Бездомный - страница 8



– В России знакомятся по-разному, – ответил Вектор.

– Я знаю, что такое вектор, – смеясь, заметила Латиша, – Вектор – это из математики. В конце концов, я учусь в Школе Инженеров. А еще Вектор – это такая стрелочка, символ самца, то есть, представителя мужского пола. Кружочек и стрелочка сбоку. Да ты и сам это знаешь.

– Ты совершенно права, – подтвердил Вектор.

В его советском загранпаспорте, с которым он въехал в Америку десять лет назад, в графе “имя” стояло “Vyktor”, но по ошибке клерка иммиграционного департамента, заносившего данные Вектора из анкеты в компьютер, когда Вектор подавал заявление на статус постоянного проживания, вместо буквы “у” в имени появилась буква “е”. Потом клерк постарался и над фамилией, – в загранпаспорте было написано “Kyish”, но в компьютере появился “Kysh”, что произнести по-русски можно было не иначе, как “Кыш”. С тех пор Вектор намеренно произносил свое имя так, как оно было написано во всех его последующих американских документах.

После аперитива Вектор заказал две порции гигантских креветок и два бокала шираза. Латиша вонзила белоснежные зубы в белую мясистую плоть креветки и заметила, что с русскими еще не знакомилась, а жаль – такой обед у нее второй раз в жизни, и что ее последний бой-френд был ужасный скупердяй, хоть у него папочка и адвокат в Нью-Йорке.

После обеда они шли по мокрым улицам Милуок с прилипшими к асфальту красными и желтыми листьями. Был конец ноября.

– Если хочешь со мной встречаться, то я не против, – сказала Латиша и побежала к своему общежитию, которое было в двух минутах ходьбы от дома Вектора.

“Да, она так и сказала тогда: “I don't mind”, – вспомнил Вектор, встал с кровати и подошел к окну.

Город за окном лежал в морозной дымке, квадратными зубами зданий врезаясь в молочное небо. Под окном – заснеженное бейсбольное поле, тропинка вокруг него, тощий дог на длинном поводке, тучный хозяин, бодро шагающий за догом. Вектор переводил глаза то на город, то на небо. В последнее время он часто вспоминал свою жизнь…

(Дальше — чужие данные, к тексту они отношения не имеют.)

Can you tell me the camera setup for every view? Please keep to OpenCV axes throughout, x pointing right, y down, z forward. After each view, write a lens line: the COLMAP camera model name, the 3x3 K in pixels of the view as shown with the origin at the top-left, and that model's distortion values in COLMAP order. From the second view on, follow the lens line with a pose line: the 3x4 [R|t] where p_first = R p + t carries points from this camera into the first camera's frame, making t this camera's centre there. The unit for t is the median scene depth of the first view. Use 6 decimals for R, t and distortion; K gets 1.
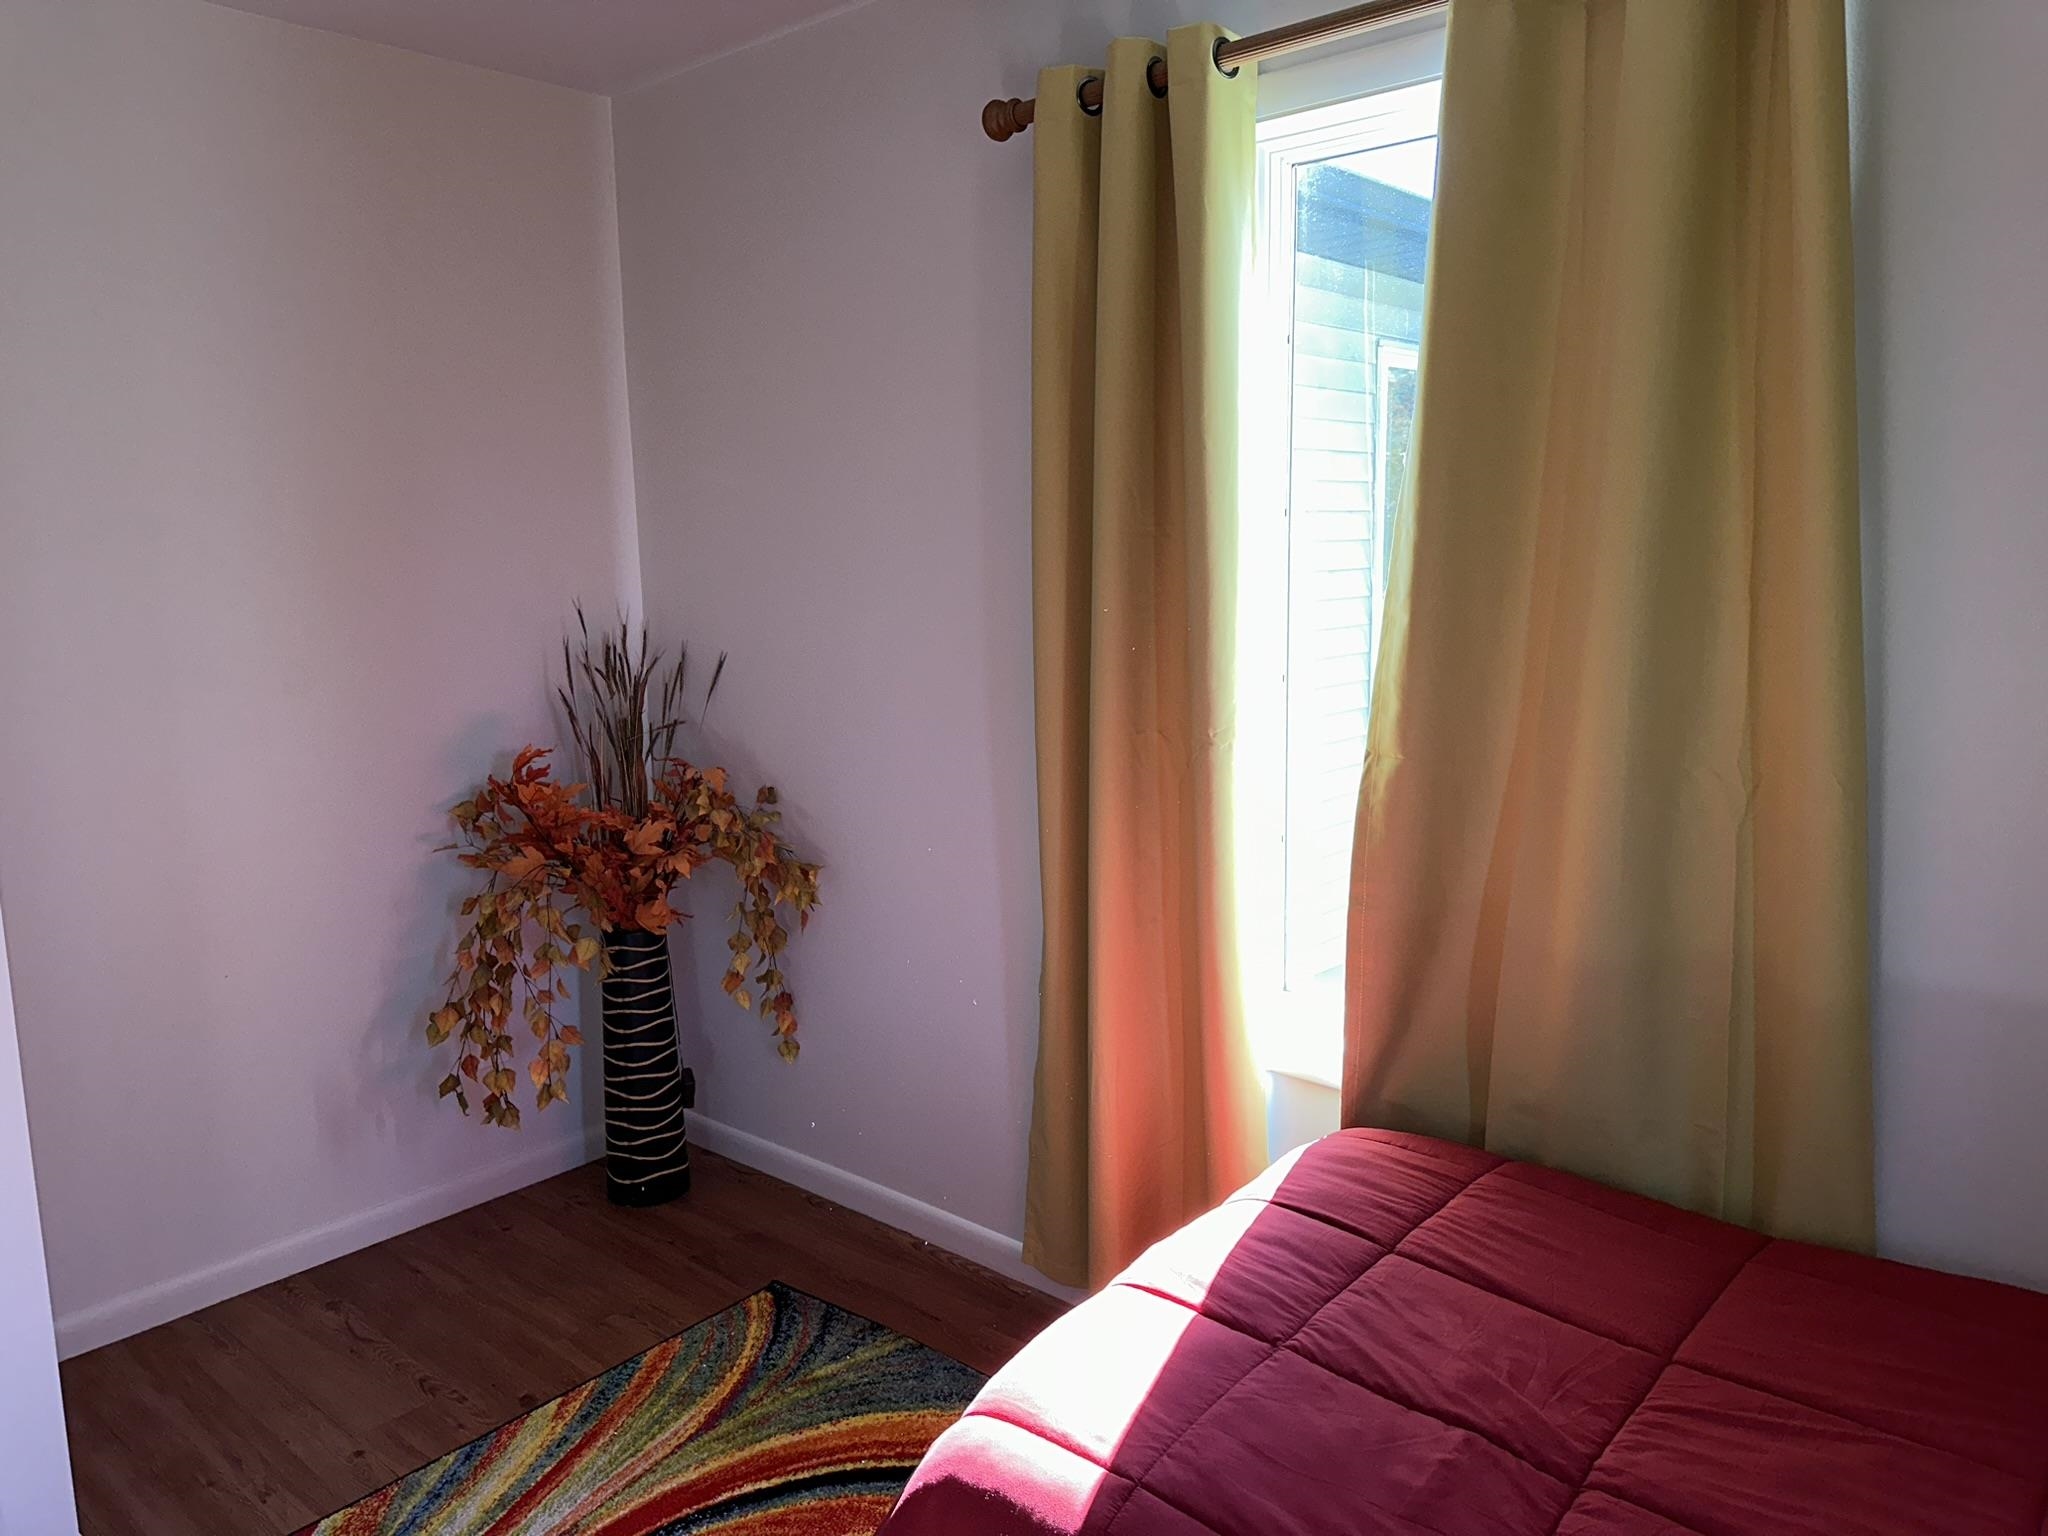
lens RADIAL K [[1452.4, 0, 1020.8], [0, 1452.4, 765.2], [0, 0, 1]] dist [0.008050, -0.007778]
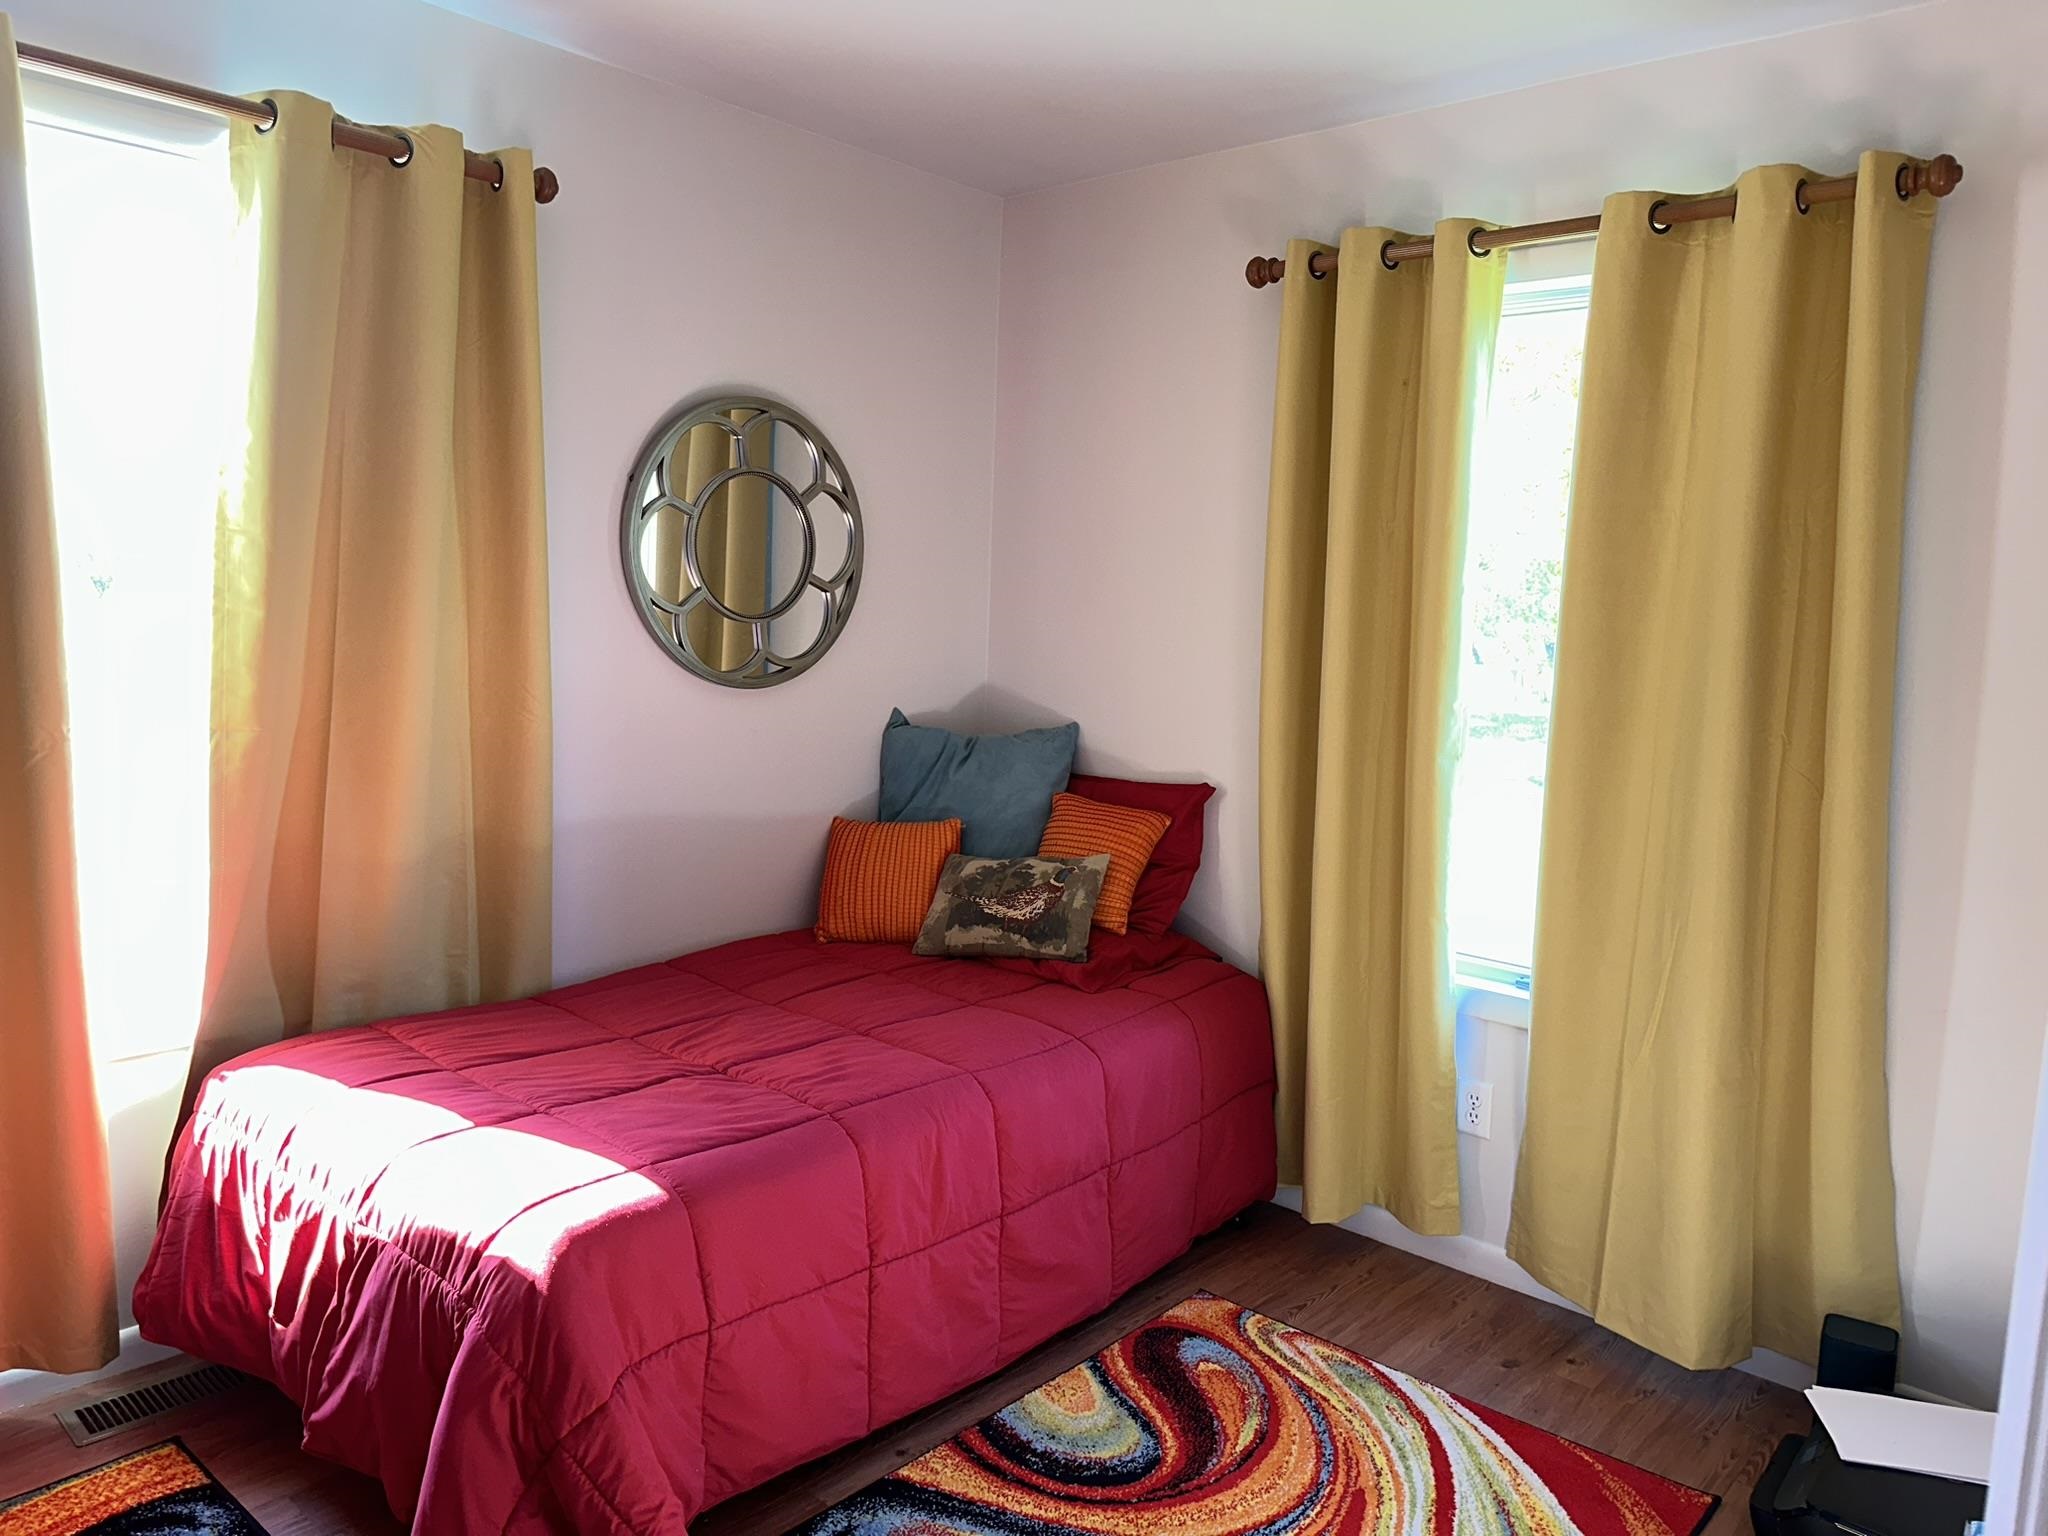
lens RADIAL K [[1452.4, 0, 1023.0], [0, 1452.4, 763.5], [0, 0, 1]] dist [0.008050, -0.007778]
pose [[-0.011591, -0.093728, 0.995530, -1.112180], [0.113619, 0.989026, 0.094438, -0.022851], [-0.993457, 0.114206, -0.000814, 0.439712]]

Детство Виктора прошло в Серпухове, где он жил с матерью, которая умерла, когда ему было семь лет, и бабкой, возраст которой, казалось, навечно застыл на цифре “восемьдесят”. Семья занимала двухкомнатную квартиру на первом этаже двухэтажного дома – первый этаж кирпичный, второй деревянный. Окна квартиры едва поднимались над землей.

О своем отце Виктор ничего не знал, единственное, что говорила ему бабка – “отец твой был перекати-поле растратчик мужских антимоний”, и на вопрос Виктора “а что такое, бабушка, мужские антимонии?”, отвечала: “сам узнаешь, когда подрастешь”. Из воспоминаний о матери у него сохранилось ее широкое лицо, толстая коса на плече и похороны, когда он шел за бабкой по кладбищу сквозь голые деревья с застывшими черными птицами на ветках.

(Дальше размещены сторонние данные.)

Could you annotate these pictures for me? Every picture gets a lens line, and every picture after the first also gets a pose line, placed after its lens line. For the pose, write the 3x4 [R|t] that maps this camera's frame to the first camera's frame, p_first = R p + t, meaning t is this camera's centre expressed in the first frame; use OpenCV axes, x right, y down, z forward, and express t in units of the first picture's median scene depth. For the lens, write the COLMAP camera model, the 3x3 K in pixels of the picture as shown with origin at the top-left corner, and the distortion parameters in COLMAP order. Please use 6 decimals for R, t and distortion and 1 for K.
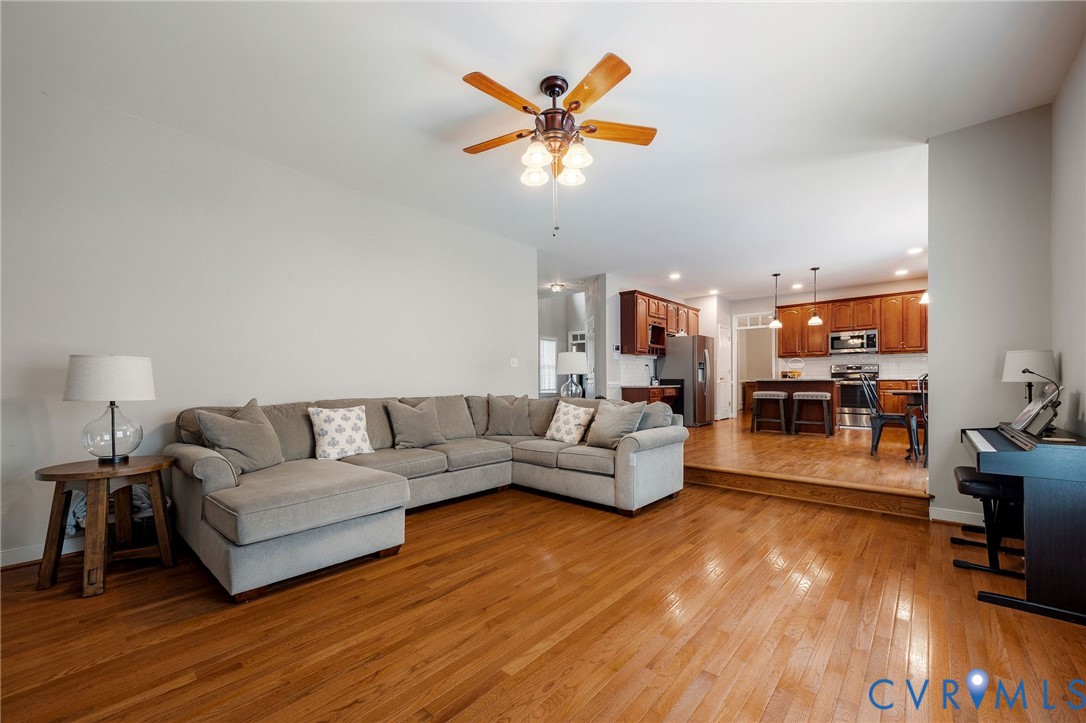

В тот год Виктор пошел в школу, и в квартире навечно поселились две сестры бабки из Краснодара, такого же твердого и нерушимого, как их третья сестра, возраста.

После школы Виктор поступил в московский ВУЗ, на дорогу до которого из Серпухова у него уходило полтора часа, а после окончания института по специальности “Автоматизированные системы делопроизводства” его взяли на работу в московскую контору, которая занималась обработкой данных для засекреченного оборонного предприятия в Сибири. Виктор снял комнату в Москве – восемь квадратных метров и три троллейбусных остановки от станции метро “Измайловская”. За комнату хозяйка квартиры брала двадцать пять рублей и угощала квартиранта по субботам настоящим заваренным по-турецки кофе. В комнате стояло раскладное кресло, крохотный письменный стол и узкий гардероб на два пиджака и одно пальто.